Robert Blagojevich, of Nashville, Tennessee, is visiting Chicago this week to promote his new book: ”Fundraiser A: My Fight for Freedom and Justice” (NIU Press).

RELATED: Robert Blagojevich: Justice not served because ‘Jesse Jackson Jr. is still a free man’

Following a legal ordeal that he says still has his wife “spooked” to this day, Robert Blagojevich said he’s most often asked to compare his brother’s situation to that of the former congressman, who pleaded guilty in a different federal case and was sentenced to 30 months in prison. Jackson was recently released into a halfway house. Robert Blagojevich also spoke of federal prosecutors, characterizing the U.S. Justice Department as a win-at-all-costs system that has the deck stacked against defendants. In the case, the Blagojevich brothers were accused of conspiring to sell Barack Obama’s U.S. Senate seat appointment. Rob Blagojevich served as his brother’s fundraiser for four months in 2008. He has maintained all along that the government charged him to pressure his brother.

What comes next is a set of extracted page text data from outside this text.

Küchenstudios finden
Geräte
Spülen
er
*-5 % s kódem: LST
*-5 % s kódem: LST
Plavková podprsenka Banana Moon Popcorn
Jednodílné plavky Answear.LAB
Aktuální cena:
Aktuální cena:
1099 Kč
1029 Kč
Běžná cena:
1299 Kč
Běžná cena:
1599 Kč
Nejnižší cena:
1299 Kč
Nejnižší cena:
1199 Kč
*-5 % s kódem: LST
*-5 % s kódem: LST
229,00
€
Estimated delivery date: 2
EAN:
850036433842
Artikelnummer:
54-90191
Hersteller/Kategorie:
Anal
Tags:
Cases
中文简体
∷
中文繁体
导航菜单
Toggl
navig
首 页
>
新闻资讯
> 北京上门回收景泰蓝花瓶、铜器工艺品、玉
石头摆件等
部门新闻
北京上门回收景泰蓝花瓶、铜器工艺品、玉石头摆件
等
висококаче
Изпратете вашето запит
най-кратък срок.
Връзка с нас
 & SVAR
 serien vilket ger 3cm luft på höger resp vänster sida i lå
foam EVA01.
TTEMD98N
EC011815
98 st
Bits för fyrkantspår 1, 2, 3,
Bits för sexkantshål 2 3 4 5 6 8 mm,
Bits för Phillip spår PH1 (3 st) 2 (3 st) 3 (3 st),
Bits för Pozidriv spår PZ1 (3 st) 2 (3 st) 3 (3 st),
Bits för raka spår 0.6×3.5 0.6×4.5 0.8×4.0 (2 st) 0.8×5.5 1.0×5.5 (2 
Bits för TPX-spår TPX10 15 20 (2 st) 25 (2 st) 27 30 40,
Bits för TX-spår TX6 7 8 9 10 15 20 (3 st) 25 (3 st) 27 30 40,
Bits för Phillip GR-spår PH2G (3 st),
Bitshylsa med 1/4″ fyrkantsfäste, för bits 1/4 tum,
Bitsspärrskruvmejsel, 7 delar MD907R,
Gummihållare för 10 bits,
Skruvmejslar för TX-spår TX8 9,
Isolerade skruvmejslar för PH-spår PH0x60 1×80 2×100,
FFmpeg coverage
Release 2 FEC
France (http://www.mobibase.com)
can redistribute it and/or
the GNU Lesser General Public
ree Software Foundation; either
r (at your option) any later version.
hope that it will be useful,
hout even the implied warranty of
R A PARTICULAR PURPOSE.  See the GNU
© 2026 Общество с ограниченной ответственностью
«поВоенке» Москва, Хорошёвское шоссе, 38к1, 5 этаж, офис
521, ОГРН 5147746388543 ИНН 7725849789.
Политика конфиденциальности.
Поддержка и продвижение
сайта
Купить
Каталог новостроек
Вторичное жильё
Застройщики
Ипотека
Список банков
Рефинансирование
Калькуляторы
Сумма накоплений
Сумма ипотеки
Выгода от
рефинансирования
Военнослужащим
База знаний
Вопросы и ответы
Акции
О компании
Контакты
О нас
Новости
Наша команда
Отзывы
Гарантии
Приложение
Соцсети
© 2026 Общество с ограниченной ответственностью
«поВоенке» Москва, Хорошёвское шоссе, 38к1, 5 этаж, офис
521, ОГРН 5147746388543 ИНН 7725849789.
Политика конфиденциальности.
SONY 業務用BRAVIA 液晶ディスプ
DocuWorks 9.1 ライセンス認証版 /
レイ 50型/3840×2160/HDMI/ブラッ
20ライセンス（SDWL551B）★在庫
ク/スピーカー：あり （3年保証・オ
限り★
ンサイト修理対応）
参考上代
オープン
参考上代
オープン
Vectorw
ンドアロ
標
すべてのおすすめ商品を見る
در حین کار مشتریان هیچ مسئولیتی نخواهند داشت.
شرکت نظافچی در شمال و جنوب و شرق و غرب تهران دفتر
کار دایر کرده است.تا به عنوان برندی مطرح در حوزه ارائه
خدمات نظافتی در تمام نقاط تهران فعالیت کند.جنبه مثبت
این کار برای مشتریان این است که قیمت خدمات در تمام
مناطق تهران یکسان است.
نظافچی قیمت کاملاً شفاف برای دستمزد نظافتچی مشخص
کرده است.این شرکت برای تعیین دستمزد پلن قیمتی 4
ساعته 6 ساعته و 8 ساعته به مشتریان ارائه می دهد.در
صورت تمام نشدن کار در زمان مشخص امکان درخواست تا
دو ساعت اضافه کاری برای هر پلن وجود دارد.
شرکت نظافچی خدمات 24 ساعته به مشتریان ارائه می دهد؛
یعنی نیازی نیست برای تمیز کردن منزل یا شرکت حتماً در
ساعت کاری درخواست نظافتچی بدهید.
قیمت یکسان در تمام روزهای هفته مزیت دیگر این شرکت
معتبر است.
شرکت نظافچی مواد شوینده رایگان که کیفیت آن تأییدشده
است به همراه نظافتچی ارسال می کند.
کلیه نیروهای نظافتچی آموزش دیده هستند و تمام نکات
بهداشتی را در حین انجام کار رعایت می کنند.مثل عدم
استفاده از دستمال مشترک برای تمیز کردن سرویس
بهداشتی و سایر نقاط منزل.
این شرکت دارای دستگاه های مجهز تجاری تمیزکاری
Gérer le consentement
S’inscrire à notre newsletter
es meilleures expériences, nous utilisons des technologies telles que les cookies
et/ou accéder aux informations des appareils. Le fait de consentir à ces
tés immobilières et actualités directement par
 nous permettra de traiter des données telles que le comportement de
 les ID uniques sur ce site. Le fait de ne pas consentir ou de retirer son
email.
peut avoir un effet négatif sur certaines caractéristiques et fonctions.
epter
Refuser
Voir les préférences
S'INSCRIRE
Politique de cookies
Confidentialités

“It was very clear to me that Congressman Jackson was the man who empowered these two emissaries to come talk to us about the United States Senate seat. It is my view that Congressman Jackson was allowed to get away with a federal crime because the U.S. attorney and the FBI knew all of this from their interviews with witnesses and the people in the center of this,” he said.

An attorney for Jackson could not be reached for comment. Jackson had repeatedly denied offering any money in exchange for a Senate seat appointment.

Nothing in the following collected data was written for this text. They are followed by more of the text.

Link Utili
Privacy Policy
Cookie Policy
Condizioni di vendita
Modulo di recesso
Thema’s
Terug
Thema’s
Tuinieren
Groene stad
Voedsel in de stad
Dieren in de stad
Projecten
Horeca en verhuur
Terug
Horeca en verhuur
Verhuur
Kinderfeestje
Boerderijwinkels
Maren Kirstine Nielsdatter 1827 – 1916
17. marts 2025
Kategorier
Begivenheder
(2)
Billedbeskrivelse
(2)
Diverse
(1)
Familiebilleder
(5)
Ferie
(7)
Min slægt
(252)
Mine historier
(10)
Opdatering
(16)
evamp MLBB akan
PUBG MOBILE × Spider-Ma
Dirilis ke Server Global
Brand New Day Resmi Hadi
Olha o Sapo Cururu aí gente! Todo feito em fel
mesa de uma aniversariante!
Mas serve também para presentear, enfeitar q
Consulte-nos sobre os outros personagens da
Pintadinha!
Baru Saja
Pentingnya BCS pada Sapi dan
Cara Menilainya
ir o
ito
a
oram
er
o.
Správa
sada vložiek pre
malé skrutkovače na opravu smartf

Robert Blagojevich said FBI reports he has read indicate that a top Jackson donor told authorities that Jackson called him with a warning.

“Don’t talk about money anymore, I hear that Blagojevich is being investigated,” Robert said Raghu Nayak told the FBI that Jackson said in a phone call. “What I conclude logically from that is, Congressman Jackson was tipped off by someone that there was an investigation going on of my brother and protecting him.”

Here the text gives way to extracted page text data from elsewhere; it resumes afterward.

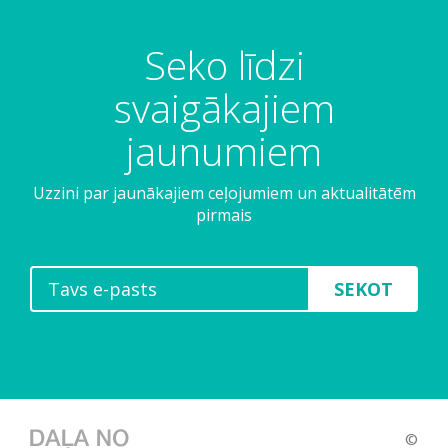
Seko līdzi
svaigākajiem
jaunumiem
Uzzini par jaunākajiem ceļojumiem un aktualitātēm
pirmais
SEKOT
©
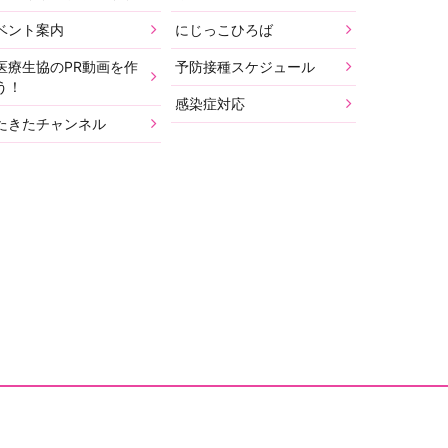
ベント案内
にじっこひろば
医療生協のPR動画を作
予防接種スケジュール
う！
感染症対応
たきたチャンネル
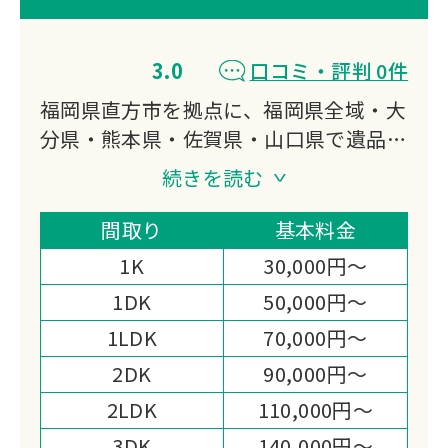
3.0
口コミ・評判 0件
福岡県直方市を拠点に、福岡県全域・大
分県・熊本県・佐賀県・山口県で遺品整
理・生前整理・特殊清掃に対応していま
続きを読む
す。
遺品整理士と特殊清掃資格を保有するス
間取り
基本料金
タッフが在籍し、損害保険加入済みの安
1K
30,000円～
心体制のもと、一括して担える点が選ば
1DK
50,000円～
れる理由です。
1LDK
70,000円～
2DK
90,000円～
2LDK
110,000円～
3DK
140,000円～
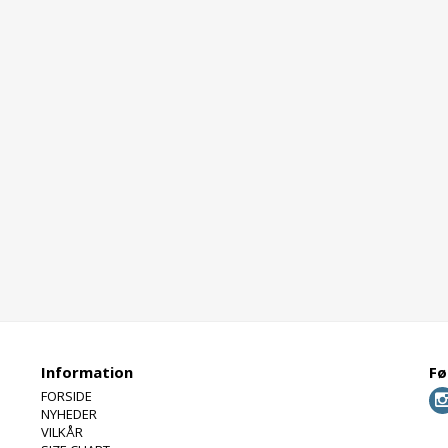
Information
Fø
FORSIDE
NYHEDER
VILKÅR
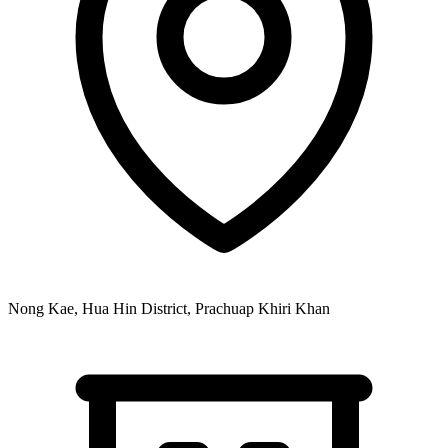
Nong Kae, Hua Hin District, Prachuap Khiri Khan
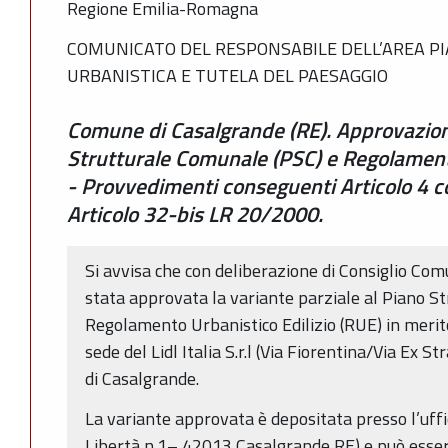
Regione Emilia-Romagna
COMUNICATO DEL RESPONSABILE DELL’AREA PI
URBANISTICA E TUTELA DEL PAESAGGIO
Comune di Casalgrande (RE). Approvazione
Strutturale Comunale (PSC) e Regolamento
- Provvedimenti conseguenti Articolo 4
Articolo 32-bis LR 20/2000.
Si avvisa che con deliberazione di Consiglio Co
stata approvata la variante parziale al Piano S
Regolamento Urbanistico Edilizio (RUE) in merito
sede del Lidl Italia S.r.l (Via Fiorentina/Via Ex 
di Casalgrande.
La variante approvata è depositata presso l’uffic
Libertà n.1– 42013 Casalgrande RE) e può essere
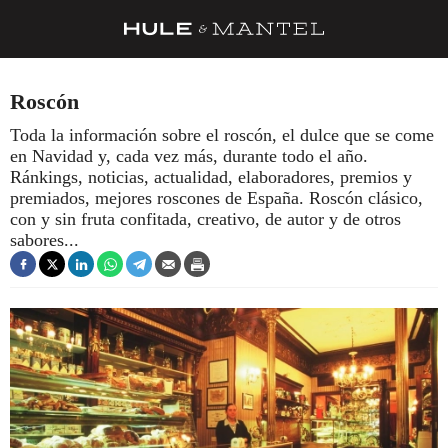
RECETAS
Roscón
TRUCOS
Toda la información sobre el roscón, el dulce que se come
en Navidad y, cada vez más, durante todo el año.
DESPENSA
Ránkings, noticias, actualidad, elaboradores, premios y
BARRAS Y ESTRELLAS
premiados, mejores roscones de España. Roscón clásico,
con y sin fruta confitada, creativo, de autor y de otros
DÓNDE COMER
sabores...
ÍDOLOS DE MESAS
CUADERNO DE VIAJE
TRADICIÓN
MENÚ DEL DÍA
A CUCHILLO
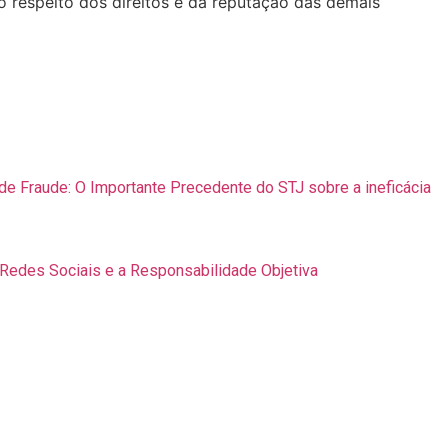
 o respeito dos direitos e da reputação das demais
e Fraude: O Importante Precedente do STJ sobre a ineficácia
 Redes Sociais e a Responsabilidade Objetiva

Robert Blagojevich recalled 2009, when he and his brother were both arraigned in federal court on the same day, each answering to charges in a federal indictment.

“I will never forget that moment for as long as I live,” he said. ”Thinking about our parents who would have probably been shocked, of course, and overwhelmed by what happened to their sons.”

The two pleaded not guilty that day, and Robert Blagojevich went on to fight the charges at trial.

Prosecutors later dropped a bid for a retrial against him after a hung jury voted 9 to 3 in favor of acquittal. Rod Blagojevich was convicted in a second trial and sentenced to 14 years in prison. He is still awaiting the U.S. Seventh Circuit Court of Appeals to rule on his appellate case.

“Until you walk in the shoes of someone who’s been there, you have no idea how overwhelmingly . . . outnumbered and out-powered you feel when you go into that courtroom,” Blagojevich said. “It is an absolute, unfair fight.”

He said he and former New York Times reporter Judith Miller were “kindred spirits” because they shared a “disrespect” for former U.S. Attorney Patrick Fitzgerald. Miller served jail time for refusing to reveal her source to Fitzgerald during a special investigation that resulted in a felony convictions against former Vice President Dick Cheney’s chief of staff, I. Lewis “Scooter” Libby.